Yeah, op seems to think minds are weak and endlessly vulnerable. I don't believe that, not about myself at least

[–] dgriffith@aussie.zone 4 points 7 months ago (2 children)

Yeah, op seems to think minds are weak and endlessly vulnerable. I don't believe that, not about myself at least

Your mind is subject to cognitive biases that are extremely difficult to work around. For example, your statement is an example of egocentric bias.

All you need is content that takes advantage of a few of those biases and it's straight in past your defences.

[–] keepthepace 2 points 7 months ago

I am fairly armored intellectually, but emotionally, I find it draining to be reminded that war is at my doorsteps and that kids are dying gruesome deaths in conflicts I barely know about.

[–] TrickDacy@lemmy.world 2 points 7 months ago

Yeah I understand people are pretty flawed, and vulnerable to some degree of manipulation. I just think that the idea proposed in this post is not only an overreaction, underestimates people's ability to reject bullshit. We can't always tell what's bullshit, sure, but we don't need to be treated like we're too fragile to think for ourselves. Once that happens, we would literally become unable to do so.

[–] xxd@discuss.tchncs.de 3 points 7 months ago (1 children)

I think you're too optimistic as to how difficult it is to influence people. Just think of the various, obviously false, conspiracy theories that some people still believe. I think that for every person there is some piece of information/news, that is just believable enough without questioning it, that is going to nudge their opinion just ever so slightly. And with enough nudges, opinions can change.

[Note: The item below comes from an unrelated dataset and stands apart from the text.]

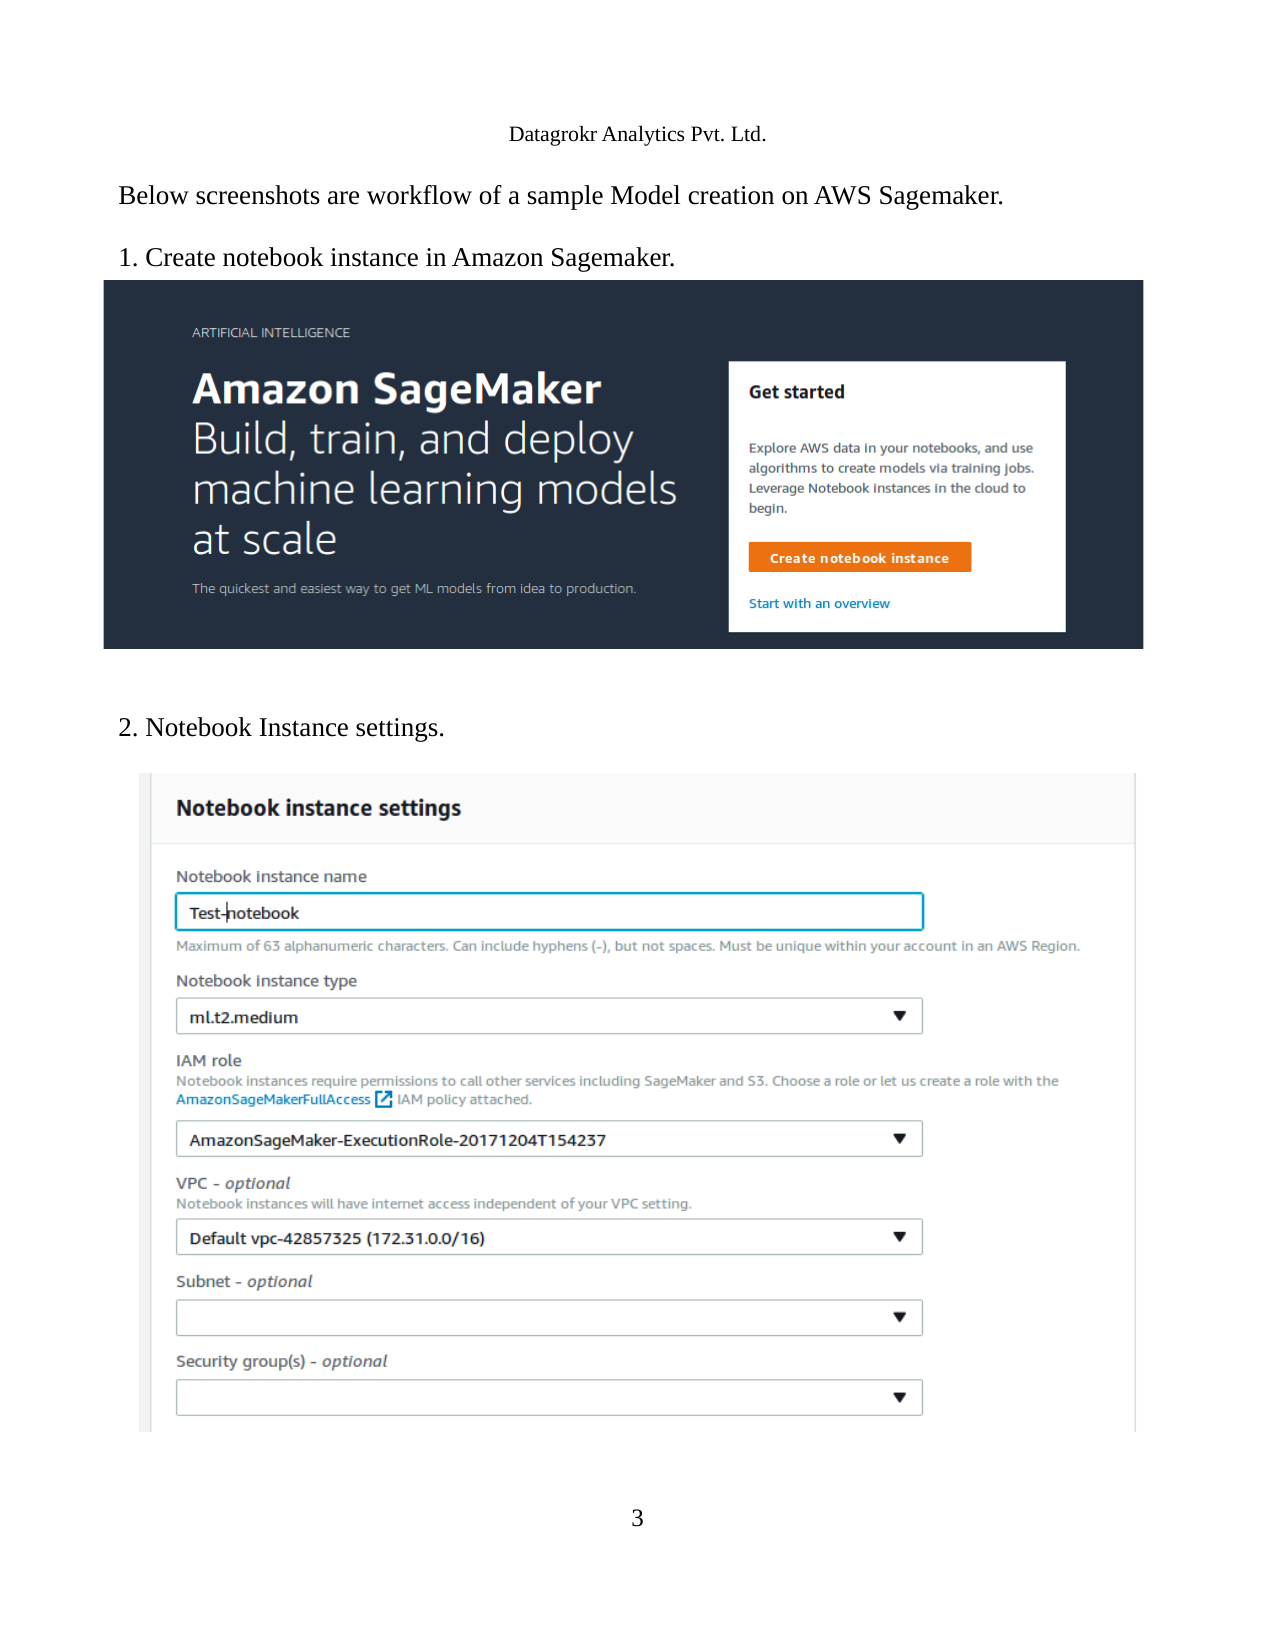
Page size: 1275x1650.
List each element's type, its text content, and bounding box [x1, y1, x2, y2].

[–] TrickDacy@lemmy.world 2 points 7 months ago (1 children)

You're referring to fringe groups. There are a lot of them, but they're also in the vast minority. But even so, treating adults like especially fragile children isn't going to help

[–] xxd@discuss.tchncs.de 2 points 7 months ago* (last edited 7 months ago) (1 children)

Yes, only fringe groups believe outlandish conspiracies, but it's unrealistic to believe that most people, including you, can't be influenced. Just think of ads or common misconceptions. everyone is susceptible to this to some degree, no one can have their guard up 24/7, regardless of being a child or an adult. Having a "firewall" for everything isn't a good solution I'd say, but it's not as if everybody is as resilient as you think.

[–] TrickDacy@lemmy.world 1 points 7 months ago

I don't think we're actually disagreeing. I'm not actually saying people are super resilient. Just that we are at all, which the post appears to doubt.